8. Honoured as Fighter of the Year by both ESPN and the Boxing Writers Association of America in 2014, Crawford has already mastered three world champions (Burns, Gamboa and Postol). Seemingly blessed with every desirable ring attribute and now 29-0 with 20 stoppages, he is presently placed at number five (behind Gonzalez, Golovkin, Ward and Kovalev) in Ring magazines pound-for-pound listing.

9. Meek to the point of being almost monosyllabic beyond the ropes, Crawford is nevertheless something of a philanthropist. In tandem with coach Brian McIntyre, he runs the B & B (Bud and Brian) Boxing Academy as a haven for troubled youths in his home city and he also promotes several anti-bullying initiatives. Additionally, he has embarked on two charitable missions with his 4th grade teacher Jamie Nollett to Rwanda and Uganda, where he has helped build houses for victims of genocide. Promoter Bob Arum dubs him: ‘The US equivalent of Manny Pacquiao!’

10. He’s good but not perfect! On April of this year Crawford was arrested in Omaha for taking his car off the lift at an auto body shop and pushing the shop owner, resulting in $5000 damage!

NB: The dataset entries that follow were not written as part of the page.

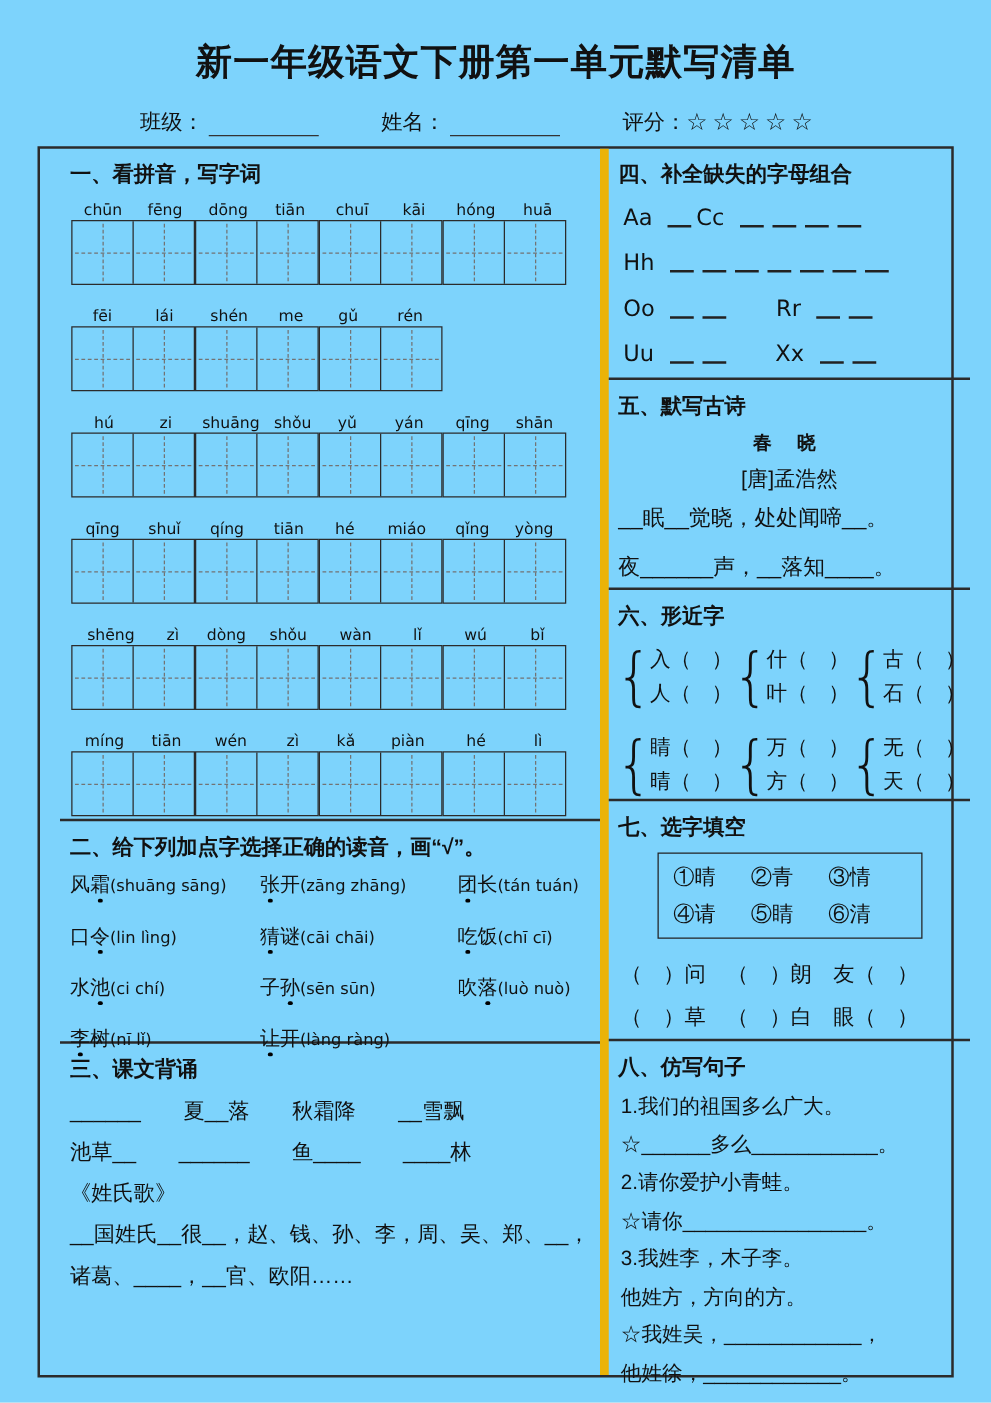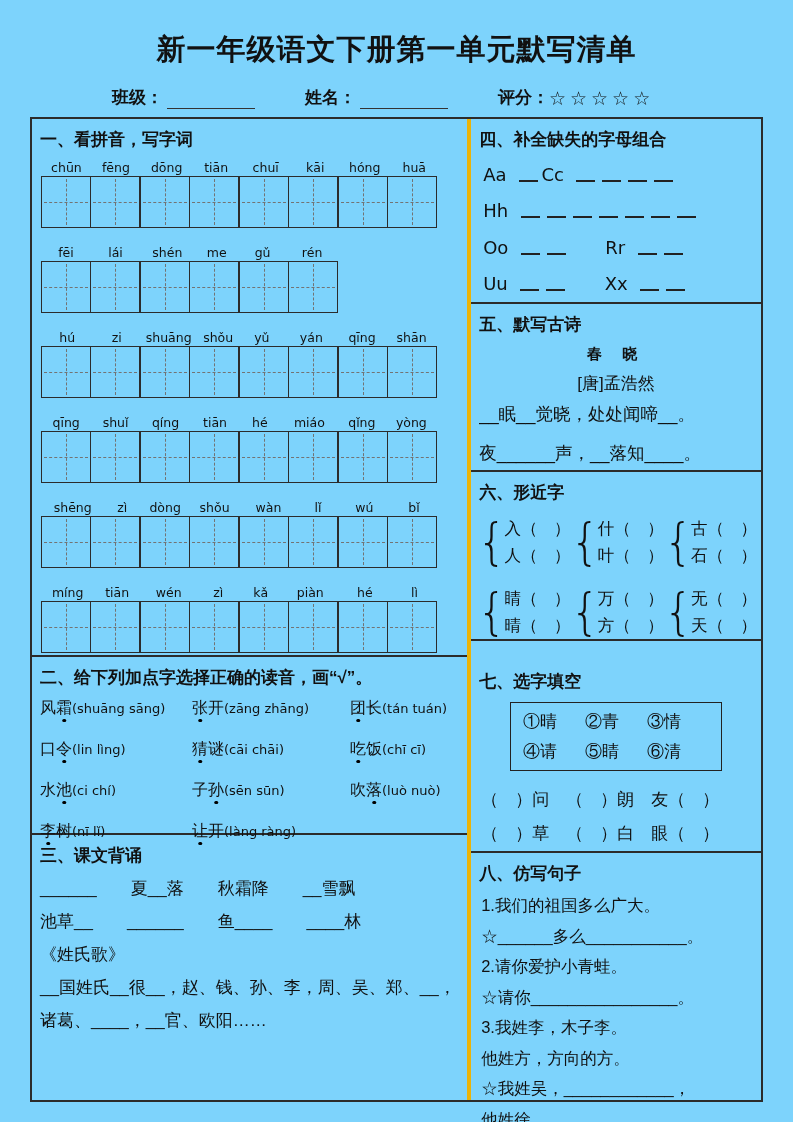"班级：" .meta { font-weight: bold -> none }
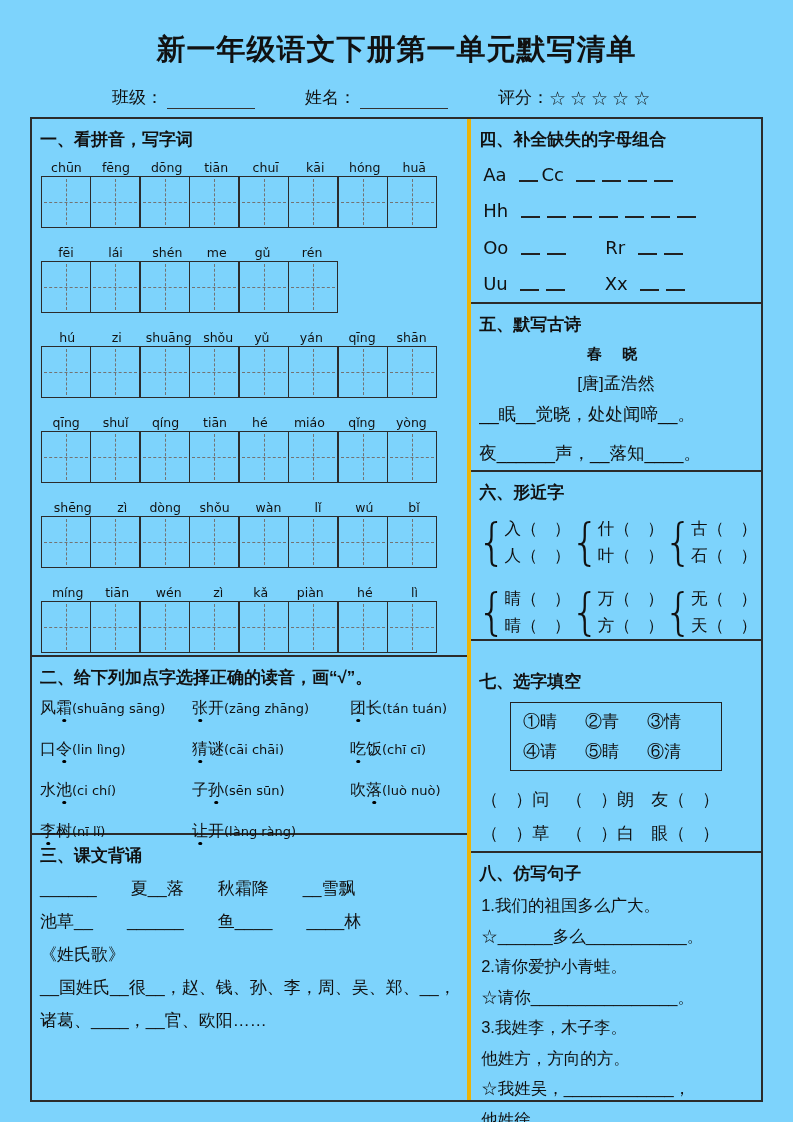"一、看拼音，写字词" .col.left { border-right: 4px solid #eab308 -> 7px solid #eab308; margin-left: none -> 16px }
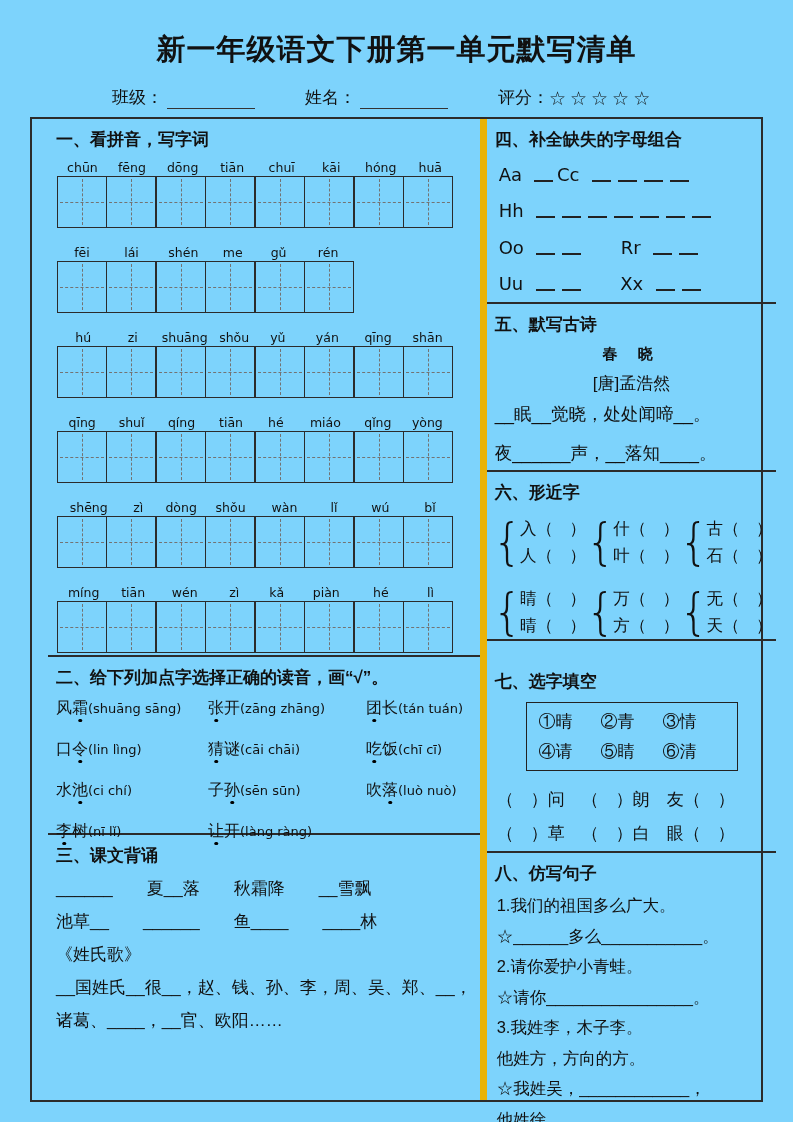"七、选字填空" .s7 { margin-top: 20px -> none }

The matter was resolved out of court.

11. Saturday’s scrap suggests a thawing of the cold war between promoters Bob Arum (Crawford) and Al Haymon who represents challenger John Molina Jr. The HBO slot unexpectedly became available due to delays in finalising the middleweight unifier between Gennady Golovkin and Danny Jacobs. Regardless, another sizzling show from ‘Tel’ will set him up nicely for titillating tear-ups with the top talents in either the 140 or 147lb divisions in 2017. He is already embroiled in a Twitter war with WBC welter don Danny Garcia with whom he split a brace of amateur bouts. Long term, the champ states his goals are to completely unify divisions, secure recognition as the leading P4P operator and gain entry to the sport’s Hall of Fame. Music to the cauliflowered ears of us traditionalists!